What you will do
**A)** Could you turn the paragraph of the blog post that begins "Today, though, I'm going to be doing" into a short bulleted list that keeps its main facts?
**B)** Answer these questions from the blog post, one answer per line, marked the same way:
(i) What does the writer think is the best way to find the fine line between relaxing and working?
(ii) How did the writer come to take part in the Facebook promotional event?
(iii) Which unfinished writing projects does the writer list?
**C)** Write the next part of the blog post, starting after its final sentence.

Extract to read

-- Start --

Summer always seems to go by so quickly. I feel like I’m incredibly busy, working hard, and then I realize I haven’t written a word in three days. Part of me wants to just say, “Relax, enjoy it, these days won’t come again,” and another part of me is anxious about what a bad entrepreneur I am. I need to find the fine line that lets me do both at once, and I’m pretty sure that line is best found by disconnecting from the internet. I do not wish to know how many hours a day I waste by checking my email & RSS feeds. Really, it would be a bad number.

Today, though, I’m going to be doing my first Facebook event, running (for me) from 12-3. I think I get to call that both goofing off and working, so yay. I’m also updating my blogs to include information about my new release. I’ve got A Lonely Magic scheduled to publish on July 10th. I’m sort of debating moving that up, because R comes home on July 8, and I think it would be nicer to be done with it before he arrives. I keep remembering little things I need to take care of before it actually releases, though. And the whole point of taking the time to do promotional stuff before letting it release was to actually do all that promotional stuff, not just decide at the last minute that I can’t be bothered!




Book Sale!

I’ll be attending my first Facebook promotional event on Friday. The creator of the event emailed me a few weeks ago and asked if I’d like to participate and I said sure, without really knowing what I was getting into. I feel lucky that I did. He’s done some beautiful artwork for the occasion, including creating this incredibly cool image map, promoting all the books. Would that I was so organized!

Writer’s stress

I’m having a tough time getting started on any writing projects lately. Well, no, that’s not quite it. I’m having a tough time *finishing* any writing projects. I’ve got two short stories, a novella, and a book started, and I can’t seem to make progress on any of them. I flip back and forth, flounder for a while, put it away, and them miss a day or two while I pay attention to other projects.

-- End --

Data supplied

-- Start --

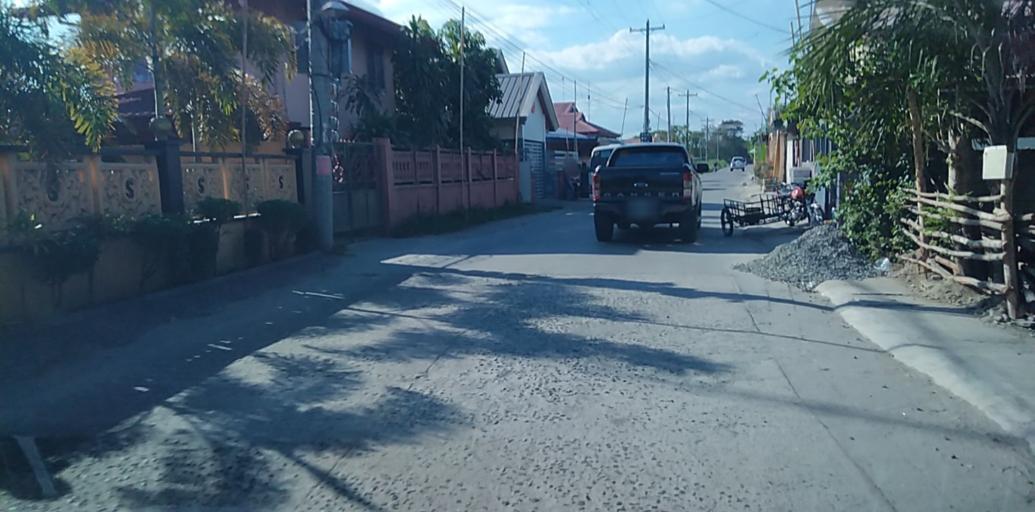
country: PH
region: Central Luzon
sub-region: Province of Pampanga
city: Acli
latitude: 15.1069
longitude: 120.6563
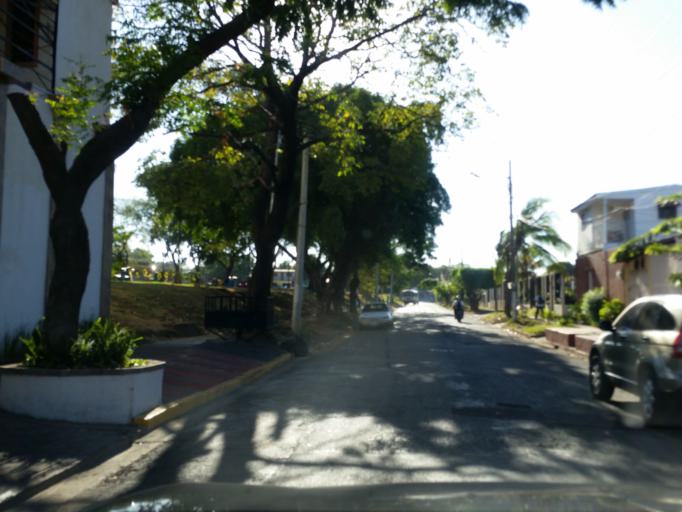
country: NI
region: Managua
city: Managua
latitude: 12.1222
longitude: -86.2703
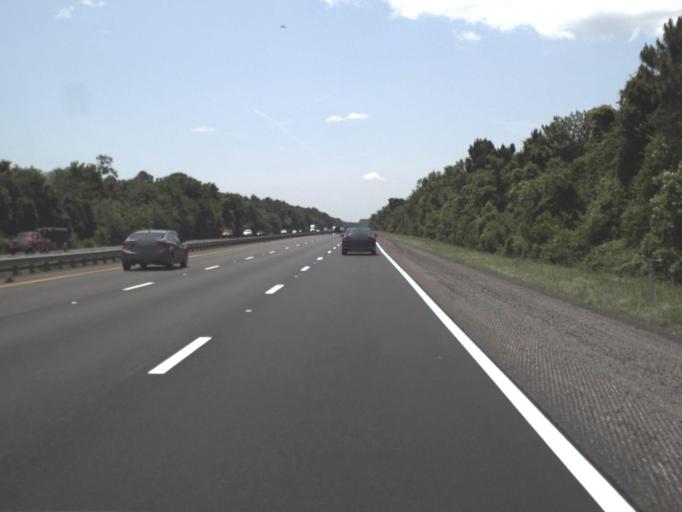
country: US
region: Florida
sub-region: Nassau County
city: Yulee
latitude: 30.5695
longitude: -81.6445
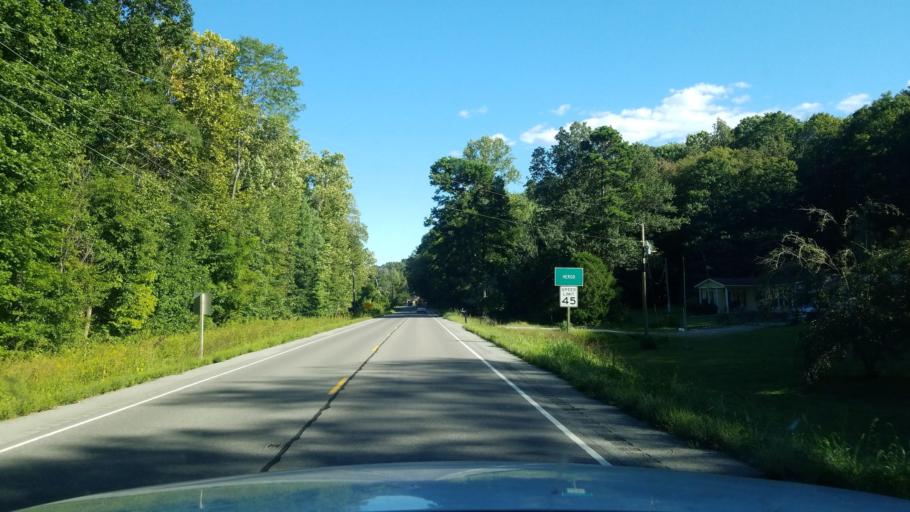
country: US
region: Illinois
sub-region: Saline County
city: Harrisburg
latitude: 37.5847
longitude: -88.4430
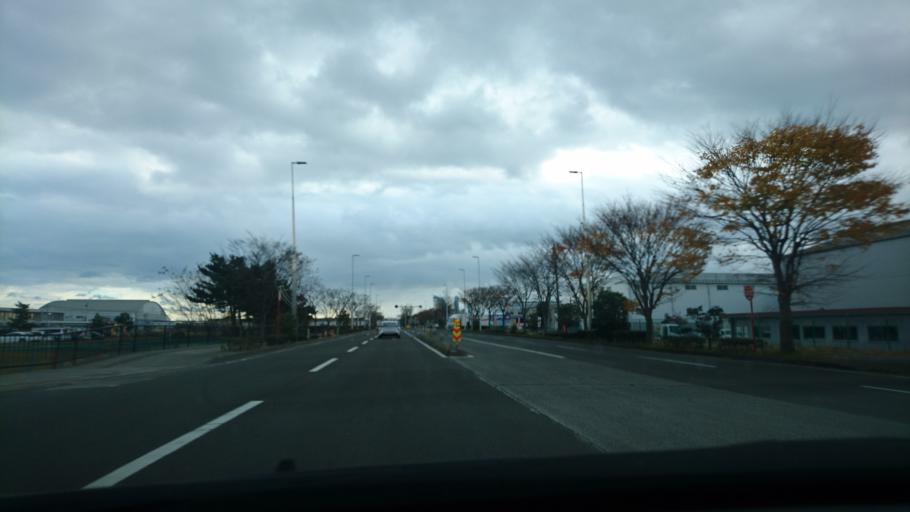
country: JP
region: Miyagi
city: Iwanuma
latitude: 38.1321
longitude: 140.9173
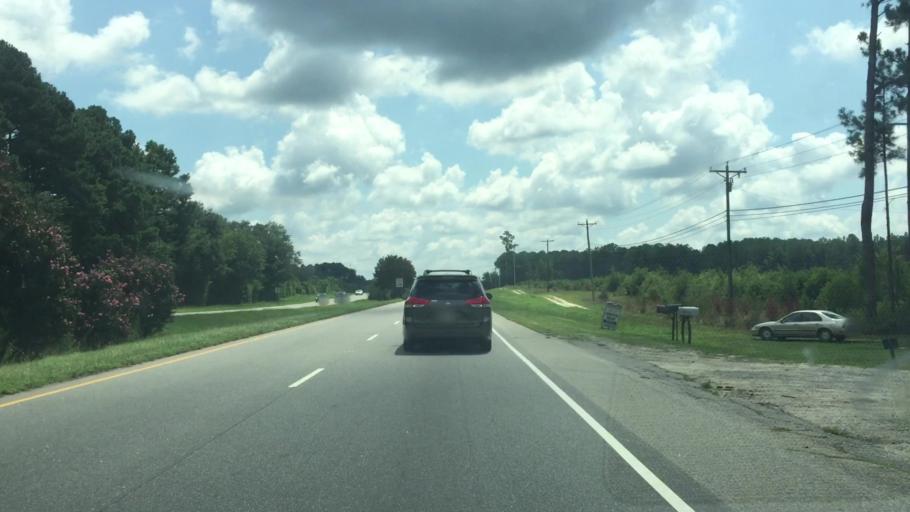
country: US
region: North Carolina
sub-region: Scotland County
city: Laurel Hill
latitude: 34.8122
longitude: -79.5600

-- End --

Responses to the exercise
**A)**
- The first Facebook event is today, running 12-3 in the writer's time, and counts as both goofing off and working.
- The writer is updating the blogs with information about the new release.
- A Lonely Magic is scheduled to publish on July 10th.
- The writer is debating moving that date earlier, because R comes home on July 8 and finishing first would be nicer.
- Small tasks to handle before the release keep coming to mind.
- Holding the release back was meant to allow time for the promotion, not to drop it at the last minute.

**B)**
(i) Disconnecting from the internet.
(ii) The event's creator emailed a few weeks ago with an invitation, and the writer said yes.
(iii) Two short stories, a novella, and a book.

**C)**
Wash, rinse, repeat.

Part of it, I think, is that I feel very betwixt and between. I don’t feel finished with ALM. I need to let go of it, but instead I keep tweaking, keep questioning. I’ve resisted major changes but I keep stumbling over minor ideas. For example, bread is served at a meal, described as a crunchy Italian loaf. Wouldn’t it be more interesting if it were green? Made of some sort of seaweed flour? And yet later I have a green pastry made of seaweed and won’t that line become repetition if Fen has already eaten seaweed bread? It would be a little change that would ricochet down the line resulting in other changes. And I look at parts where I did make little changes and worry that the changes haven’t balanced correctly–Fen’s fear of hallucinations may be too strong in one place, too mild in another, for example.

Eventually, though, I’ve got to let it go. On the 26th I’m going to ask my mailing list if they want review copies and at that point, it has to be final. I wish I could figure out how to be productive with something other than ALM and its audiobook between now and then, though!


So A Lonely Magic is the first book where I hired an editor. I paid the big bucks–$800–for an NYC editor with a lengthy list of noteworthy authors he’d worked with, recommended to me by another NYC editor, who I think was once executive editor of one of the name companies in fantasy publishing. (I think because I’m too lazy to look it up.)

I paid for a line edit and an editorial letter.

The good news is that I wasted my money. The bad news is that I wasted my money.

His feedback was… fine? It’s not that there was anything wrong with it, it just wasn’t anywhere near as far ahead of the average beta reader as it should have been.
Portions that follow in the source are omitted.